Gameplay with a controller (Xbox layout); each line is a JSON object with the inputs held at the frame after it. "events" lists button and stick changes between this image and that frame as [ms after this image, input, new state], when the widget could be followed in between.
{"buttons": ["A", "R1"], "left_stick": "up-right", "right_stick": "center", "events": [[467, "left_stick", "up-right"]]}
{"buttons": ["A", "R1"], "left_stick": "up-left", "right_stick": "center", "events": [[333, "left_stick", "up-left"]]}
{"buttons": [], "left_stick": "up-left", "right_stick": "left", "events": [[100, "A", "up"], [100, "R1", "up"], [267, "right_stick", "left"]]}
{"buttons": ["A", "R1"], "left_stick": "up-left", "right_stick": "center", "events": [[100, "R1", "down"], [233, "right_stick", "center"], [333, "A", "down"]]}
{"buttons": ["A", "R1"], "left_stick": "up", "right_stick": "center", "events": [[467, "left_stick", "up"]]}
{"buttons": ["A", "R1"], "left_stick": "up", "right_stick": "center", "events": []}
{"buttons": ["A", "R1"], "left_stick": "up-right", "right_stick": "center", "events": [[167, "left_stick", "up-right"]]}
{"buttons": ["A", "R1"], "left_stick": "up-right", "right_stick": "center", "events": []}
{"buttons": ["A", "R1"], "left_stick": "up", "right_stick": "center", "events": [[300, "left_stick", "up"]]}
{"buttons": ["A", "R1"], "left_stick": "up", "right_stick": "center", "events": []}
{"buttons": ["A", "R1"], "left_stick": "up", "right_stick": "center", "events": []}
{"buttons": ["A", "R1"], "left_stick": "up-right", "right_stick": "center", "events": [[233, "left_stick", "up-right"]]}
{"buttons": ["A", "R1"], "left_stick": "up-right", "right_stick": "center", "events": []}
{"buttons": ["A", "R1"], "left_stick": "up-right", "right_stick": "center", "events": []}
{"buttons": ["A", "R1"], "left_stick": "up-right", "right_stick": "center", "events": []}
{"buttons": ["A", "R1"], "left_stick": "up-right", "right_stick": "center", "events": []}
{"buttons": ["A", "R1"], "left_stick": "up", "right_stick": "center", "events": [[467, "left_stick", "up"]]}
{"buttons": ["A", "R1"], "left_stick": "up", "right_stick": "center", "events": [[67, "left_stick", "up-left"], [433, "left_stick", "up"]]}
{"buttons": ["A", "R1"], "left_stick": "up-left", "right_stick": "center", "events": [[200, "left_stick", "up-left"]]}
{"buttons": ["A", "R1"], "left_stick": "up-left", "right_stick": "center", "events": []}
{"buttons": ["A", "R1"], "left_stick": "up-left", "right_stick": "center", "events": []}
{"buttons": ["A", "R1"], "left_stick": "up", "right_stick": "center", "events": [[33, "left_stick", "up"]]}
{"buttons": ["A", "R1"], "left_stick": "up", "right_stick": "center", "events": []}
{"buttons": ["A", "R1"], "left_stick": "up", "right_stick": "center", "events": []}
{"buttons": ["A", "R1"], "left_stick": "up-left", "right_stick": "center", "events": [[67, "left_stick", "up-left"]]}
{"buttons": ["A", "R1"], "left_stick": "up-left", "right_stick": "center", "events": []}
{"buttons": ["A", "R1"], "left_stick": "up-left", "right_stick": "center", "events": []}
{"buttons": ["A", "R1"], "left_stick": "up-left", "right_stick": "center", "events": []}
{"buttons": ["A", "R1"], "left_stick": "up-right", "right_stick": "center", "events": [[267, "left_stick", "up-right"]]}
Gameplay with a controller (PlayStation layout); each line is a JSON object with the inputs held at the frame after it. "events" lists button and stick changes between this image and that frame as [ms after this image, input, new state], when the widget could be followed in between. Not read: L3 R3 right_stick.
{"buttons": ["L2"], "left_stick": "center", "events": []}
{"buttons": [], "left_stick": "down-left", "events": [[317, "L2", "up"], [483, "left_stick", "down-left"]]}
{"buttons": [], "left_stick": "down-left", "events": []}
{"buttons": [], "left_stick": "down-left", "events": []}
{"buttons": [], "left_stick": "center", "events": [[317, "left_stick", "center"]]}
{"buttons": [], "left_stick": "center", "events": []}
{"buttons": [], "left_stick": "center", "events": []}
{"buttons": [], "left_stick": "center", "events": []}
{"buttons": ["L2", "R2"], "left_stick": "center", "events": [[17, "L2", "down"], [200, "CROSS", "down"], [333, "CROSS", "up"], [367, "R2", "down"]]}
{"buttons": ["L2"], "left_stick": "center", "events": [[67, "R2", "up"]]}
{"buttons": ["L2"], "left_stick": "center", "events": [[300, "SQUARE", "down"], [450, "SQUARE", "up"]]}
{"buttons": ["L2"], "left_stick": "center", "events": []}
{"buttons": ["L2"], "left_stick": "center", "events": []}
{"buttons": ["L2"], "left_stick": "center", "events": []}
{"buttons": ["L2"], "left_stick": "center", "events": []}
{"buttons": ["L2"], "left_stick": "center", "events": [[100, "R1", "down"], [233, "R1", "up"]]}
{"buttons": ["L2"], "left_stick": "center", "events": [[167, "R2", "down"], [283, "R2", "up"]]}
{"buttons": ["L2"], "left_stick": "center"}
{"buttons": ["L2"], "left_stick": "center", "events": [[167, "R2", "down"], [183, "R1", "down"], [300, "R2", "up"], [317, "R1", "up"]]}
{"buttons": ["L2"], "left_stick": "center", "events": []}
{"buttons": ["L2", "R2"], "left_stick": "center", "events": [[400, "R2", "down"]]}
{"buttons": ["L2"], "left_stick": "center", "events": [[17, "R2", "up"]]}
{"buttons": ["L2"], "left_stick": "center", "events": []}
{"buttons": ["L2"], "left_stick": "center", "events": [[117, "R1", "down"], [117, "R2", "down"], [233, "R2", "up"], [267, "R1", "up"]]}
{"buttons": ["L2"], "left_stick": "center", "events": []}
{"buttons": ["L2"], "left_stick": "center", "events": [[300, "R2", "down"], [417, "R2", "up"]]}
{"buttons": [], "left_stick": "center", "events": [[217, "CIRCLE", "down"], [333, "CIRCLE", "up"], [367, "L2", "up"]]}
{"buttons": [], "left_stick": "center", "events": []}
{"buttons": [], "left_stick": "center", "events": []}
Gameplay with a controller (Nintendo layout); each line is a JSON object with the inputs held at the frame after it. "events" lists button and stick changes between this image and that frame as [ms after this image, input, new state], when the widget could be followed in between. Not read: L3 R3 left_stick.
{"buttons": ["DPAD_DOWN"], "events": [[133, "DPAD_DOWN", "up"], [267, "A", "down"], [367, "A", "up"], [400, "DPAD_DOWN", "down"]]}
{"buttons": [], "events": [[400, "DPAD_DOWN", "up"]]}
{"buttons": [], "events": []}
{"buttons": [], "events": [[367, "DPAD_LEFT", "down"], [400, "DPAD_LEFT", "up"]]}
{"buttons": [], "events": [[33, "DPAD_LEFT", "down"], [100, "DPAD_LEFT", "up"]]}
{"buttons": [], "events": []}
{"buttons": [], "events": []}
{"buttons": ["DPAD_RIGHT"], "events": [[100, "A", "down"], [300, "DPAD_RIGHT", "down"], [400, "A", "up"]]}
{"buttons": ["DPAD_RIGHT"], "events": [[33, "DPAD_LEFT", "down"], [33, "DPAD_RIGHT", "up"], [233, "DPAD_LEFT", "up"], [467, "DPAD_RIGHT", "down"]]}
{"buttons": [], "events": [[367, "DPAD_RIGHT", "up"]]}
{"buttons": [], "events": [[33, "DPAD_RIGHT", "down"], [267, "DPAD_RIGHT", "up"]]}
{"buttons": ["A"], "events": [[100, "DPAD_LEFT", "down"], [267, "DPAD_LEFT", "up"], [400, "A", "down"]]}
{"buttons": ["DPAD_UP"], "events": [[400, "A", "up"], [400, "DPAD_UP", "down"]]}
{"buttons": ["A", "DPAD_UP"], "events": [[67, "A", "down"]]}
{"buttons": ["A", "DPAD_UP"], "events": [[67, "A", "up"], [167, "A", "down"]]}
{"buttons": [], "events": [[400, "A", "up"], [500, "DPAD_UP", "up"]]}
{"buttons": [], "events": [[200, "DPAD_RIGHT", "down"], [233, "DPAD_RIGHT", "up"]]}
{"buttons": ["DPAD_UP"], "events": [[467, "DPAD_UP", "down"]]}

§

TASK DETAILS ::
All that is needed is the line containing "Gameplay with a controller (Nintendo" and each line after it to the end of the data above, set down exactly.

WRITTEN ANSWER ::
Gameplay with a controller (Nintendo layout); each line is a JSON object with the inputs held at the frame after it. "events" lists button and stick changes between this image and that frame as [ms after this image, input, new state], when the widget could be followed in between. Not read: L3 R3 left_stick.
{"buttons": ["DPAD_DOWN"], "events": [[133, "DPAD_DOWN", "up"], [267, "A", "down"], [367, "A", "up"], [400, "DPAD_DOWN", "down"]]}
{"buttons": [], "events": [[400, "DPAD_DOWN", "up"]]}
{"buttons": [], "events": []}
{"buttons": [], "events": [[367, "DPAD_LEFT", "down"], [400, "DPAD_LEFT", "up"]]}
{"buttons": [], "events": [[33, "DPAD_LEFT", "down"], [100, "DPAD_LEFT", "up"]]}
{"buttons": [], "events": []}
{"buttons": [], "events": []}
{"buttons": ["DPAD_RIGHT"], "events": [[100, "A", "down"], [300, "DPAD_RIGHT", "down"], [400, "A", "up"]]}
{"buttons": ["DPAD_RIGHT"], "events": [[33, "DPAD_LEFT", "down"], [33, "DPAD_RIGHT", "up"], [233, "DPAD_LEFT", "up"], [467, "DPAD_RIGHT", "down"]]}
{"buttons": [], "events": [[367, "DPAD_RIGHT", "up"]]}
{"buttons": [], "events": [[33, "DPAD_RIGHT", "down"], [267, "DPAD_RIGHT", "up"]]}
{"buttons": ["A"], "events": [[100, "DPAD_LEFT", "down"], [267, "DPAD_LEFT", "up"], [400, "A", "down"]]}
{"buttons": ["DPAD_UP"], "events": [[400, "A", "up"], [400, "DPAD_UP", "down"]]}
{"buttons": ["A", "DPAD_UP"], "events": [[67, "A", "down"]]}
{"buttons": ["A", "DPAD_UP"], "events": [[67, "A", "up"], [167, "A", "down"]]}
{"buttons": [], "events": [[400, "A", "up"], [500, "DPAD_UP", "up"]]}
{"buttons": [], "events": [[200, "DPAD_RIGHT", "down"], [233, "DPAD_RIGHT", "up"]]}
{"buttons": ["DPAD_UP"], "events": [[467, "DPAD_UP", "down"]]}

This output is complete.